XSX silicon simply seems more expensive, even if Microsoft decides to sell at a loss, which prevents Sony from also selling at a loss? Using 36 CUs seems to me a decision made to lower the production cost of the console, using the absurd 2.23 GHz frequency seems to me a compensation. A good cooling system should be cheaper than 14 CUs more.
Unless I lost something, I don't see how Microsoft could beat the price of PS5.
 

BluRayHiDef

Banned
PS5 is not going to sustain 10 TF, that's just a marketing number. Which is theoretical anyway and has little to do with the real world. The power difference is still small.

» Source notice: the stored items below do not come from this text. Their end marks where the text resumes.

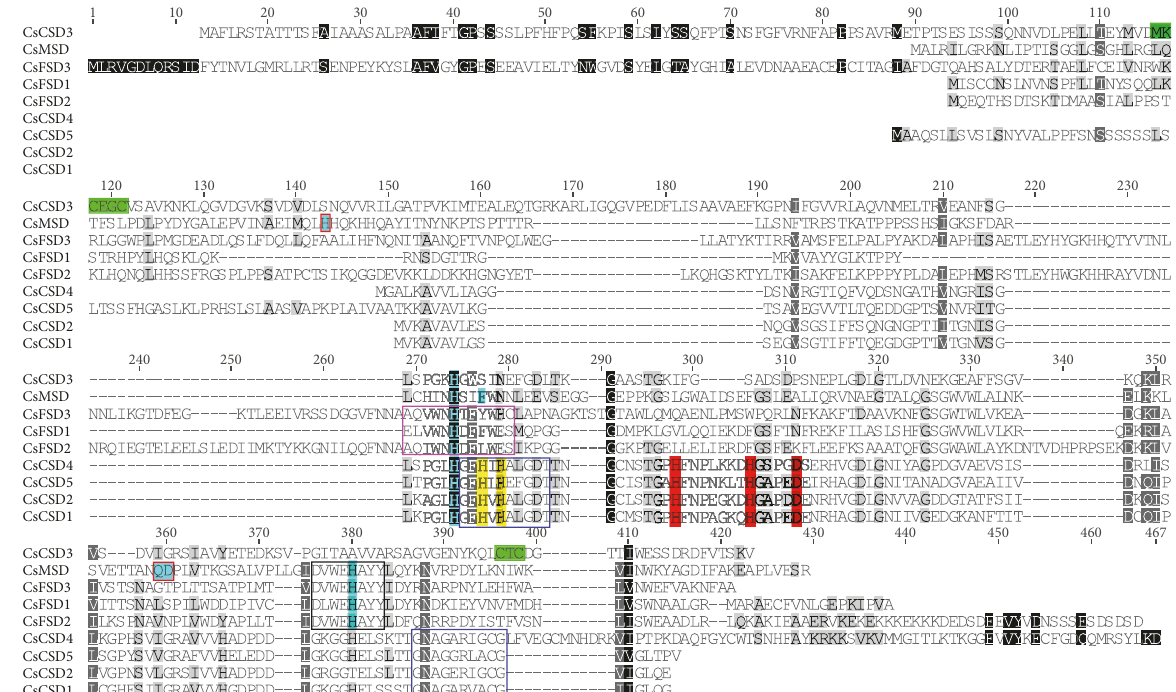
Figure 2: Multiple sequence alignment of deduced amino acid sequences of CsSOD proteins. Cu/ZnSOD signatures (GFH[VLI]H[EA][FL]GDTT and GNAG[GAE]R[VLI]ACG) are boxed in blue. The metal-binding sites for Cu 2+ and Zn 2+ are highlighted with yellow and red, respectively. The conserved metal-binding domain (DVWEHAYY) for Fe-MnSOD is in black box. The signature ([AE][QL][VI]WNH[TD]F[YFL]W[EH][CS]) responsible for the recognition of iron ion by FeSODs is boxed in pink. The conserved metal-binding motifs (MxCxxC and CxC) of CsCSD3 are highlighted in green. Six metal-binding sites in MnSOD are marked with cyan, and three residues (His, Gln, and Asp) that are present only in MnSOD and absent in FeSODs are marked with cyan in red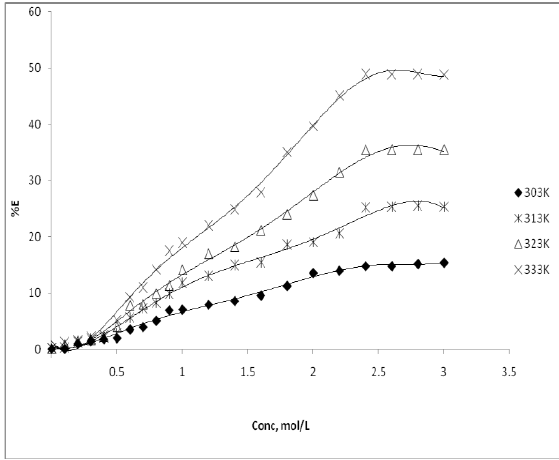
Figure 2. Effect of diethylnicotinamide concentration (C) on percentage extraction (%E) of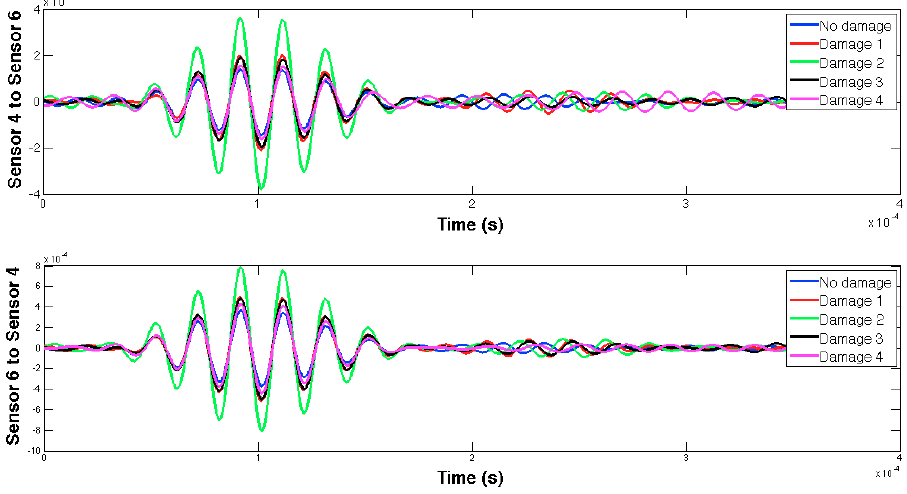
Figure 23. EMPD at 50 kHz. Tone-burst sent and measured between sensors 4 and 6.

All I care about is the noise. Sony should be called out if they can't make a quiet console. This is how many generations of noiseboxes now? Especially since MS clearly has the cooling tech sorted out.

What about the Tempest audio chip? I've read that it can be used for general computations as well if developers choose to use it for that purpose. So, a PS5 game with zero-decibles audio can surely be processed with a genuine 10 TF...or even 11TF, right? Surely, that's the secret sauce?
 

DavidMarques

Neo Member
Stop!
Both the N64 and GCN launched at $199
They both more powerful and cheaper then both the PS1 and PS2.
The problem was Sony had already sold more then 10-20 million before those consoles even released.
And Sony only match their price

Don't forget that the PS1 used CD, a much cheaper media than the N64 cartridges, and that the PS2 had DVD player, which turned it into a console/DVD Player.
 
Checking an online presentation of GDC of this year, Ubisoft is working in Neural networks which just use a minimum fraction of time to do
a heavy calculation of physics.

Yeah is not perfect because they Neural network have range of error in this complex situation but is enough to make a piece of cloth move
with a minimum use of CPU only using memory.

So now with the new consoles you will have big bandwidth with the new SSD and much ram available so now you as a studio can just use the
same process to make same in all NPCs have "realistic" cloth, will be close enough than a normal user will be not able to see is just an
approximation of a real physics simulation.

I think this is a way in how a big bandwidth and memory can increment how good a game can look.